今天介绍一下Spark的实时计算框架--SparkStreaming。 Spark Streaming是建立在Spark上的实时计算框架,通过它提供的丰富的API、基于内存的高速执行引擎,用户可以结合流式、批处理和交互试查询应用。特点:低延时,高吞吐量,高容错性,支持hadoop和spark生态圈。
在大数据的实时流方面有两个主要的工具,一个是Storm,另一个就是SparkStreaming。Storm是真正意义上的实时流,真的就是来一条数据就处理一次,而SparkStreaming却是伪实时流,但是为什么很多公司现在都在使用SparkStreaming而没有使用Storm呢?因为Spark平台的强大功能和良好的兼容性。首先Spark可以与Haddop集群兼容,与Kafka、Hive、HDFS都兼容,与常用关系型和非关系型数据库也兼容;其次,SparkStreaming与SparkCore、SparkSQL可以自由切换;再者,spark集成了SParkGraph、SparkMlib,提供丰富的机器学习库。SparkStraming的特点:低延时,高吞吐量,高容错性,支持hadoop和spark生态圈。
下面开始正式介绍SparkStreaming:
一、Dstream
DStream表示一个连续的数据流,要么是从源接收的输入数据流,要么是由转换输入流生成的处理后的数据流。Dstream是一个基于RDD的流式高级抽象(一个流动的RDD)
程序入口,对比了sparkcore、sparksql、sparkstreaming:
val conf=new SparkConf().setMaster("").setAppName("") //sparkcore的程序入口
val sc=new SparkContext(conf)
//sparksql的程序入口
val conf=new SparkConf().setMaster("").setAppName("")
"val sc=new SparkContext(conf)
val sqlContext=new SQLContext(sc)"
val sparksession=sparkSession.bulider().config(conf).getOrcreate() //spark2
//sparkstreaming程序入口
val conf=new SparkConf().setMaster("").setAppName("")
val sc=new SparkContext(conf)
val ssc = new StreamingContext(sc, Seconds(1))
可以类比sparkcore、sparksql,Dstream就是sparkstreaming的高级抽样。
二、demo
2.1 入门demo,在linux下用nc监听当前端口,但是有个问题,它不会自动累加监听结果,每次只是展示当前的输入
import org.apache.spark.{SparkConf, SparkContext}
import org.apache.spark.streaming.{Seconds, StreamingContext}
import org.apache.spark.streaming.dstream.{DStream, ReceiverInputDStream}
object SparkStreaming {
def main(args: Array[String]): Unit = {
//程序入口,注意这里是local[2]在本地才能代表双线程,一个线程读,一个线程写
val conf = new SparkConf()
conf.setAppName(s"${this.getClass.getSimpleName}").setMaster("local[2]")

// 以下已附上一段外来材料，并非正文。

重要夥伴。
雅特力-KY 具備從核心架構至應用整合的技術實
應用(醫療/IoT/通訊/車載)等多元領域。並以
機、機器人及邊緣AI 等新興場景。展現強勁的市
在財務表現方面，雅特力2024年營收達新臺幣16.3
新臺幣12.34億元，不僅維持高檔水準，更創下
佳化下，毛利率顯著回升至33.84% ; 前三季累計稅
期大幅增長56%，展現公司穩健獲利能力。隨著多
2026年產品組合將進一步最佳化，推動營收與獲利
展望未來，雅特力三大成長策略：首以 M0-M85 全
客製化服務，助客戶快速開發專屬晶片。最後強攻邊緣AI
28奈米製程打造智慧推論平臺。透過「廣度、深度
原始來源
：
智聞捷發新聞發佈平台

val sc = new SparkContext(conf)
val ssc: StreamingContext = new StreamingContext(sc, Seconds(1))
//创建一个DStream,通过linux的nc工具监听端口,注意这里不是累加操作,只能监控你当前的,并不会把历史的数据进行累加
val dStream1: ReceiverInputDStream[String] = ssc.socketTextStream("hadoop01", 9999)
val resultDstream1: DStream[(String, Int)] = dStream1.flatMap(_.split(",")).map((_, 1)).reduceByKey(_ + _)
resultDstream1.print()
ssc.start()
ssc.awaitTermination()
}
}
2.2 数据源为hdfs的情况
import org.apache.spark.{SparkConf, SparkContext}
import org.apache.spark.streaming.{Seconds, StreamingContext}
import org.apache.spark.streaming.dstream.{DStream, ReceiverInputDStream}
object SparkStreaming {
def main(args: Array[String]): Unit = {
//程序入口,注意这里是local[2]在本地才能代表双线程,一个线程读,一个线程写
val conf = new SparkConf()
conf.setAppName(s"${this.getClass.getSimpleName}").setMaster("local[2]")
val sc = new SparkContext(conf)
val ssc: StreamingContext = new StreamingContext(sc, Seconds(1))
//数据源在hdfs
val dStream: DStream[String] = ssc.textFileStream("hdfs://hadoop1:9000/streaming")
val resultDStream: DStream[(String, Int)] = dStream.flatMap(_.split(",")).map((_,1)).reduceByKey(_+_)
resultDStream.print()
ssc.start()
ssc.awaitTermination()
}
}
2.3 updataStateByKey算子的运用,这样可以对监控进行累加操作,但是注意这里必须要设置检查点
import org.apache.spark.{SparkConf, SparkContext}
import org.apache.spark.streaming.{Seconds, StreamingContext}
import org.apache.spark.streaming.dstream.{DStream, ReceiverInputDStream}
object SparkStreaming {
def main(args: Array[String]): Unit = {
//程序入口,注意这里是local[2]在本地才能代表双线程,一个线程读,一个线程写
val conf = new SparkConf()
conf.setAppName(s"${this.getClass.getSimpleName}").setMaster("local[2]")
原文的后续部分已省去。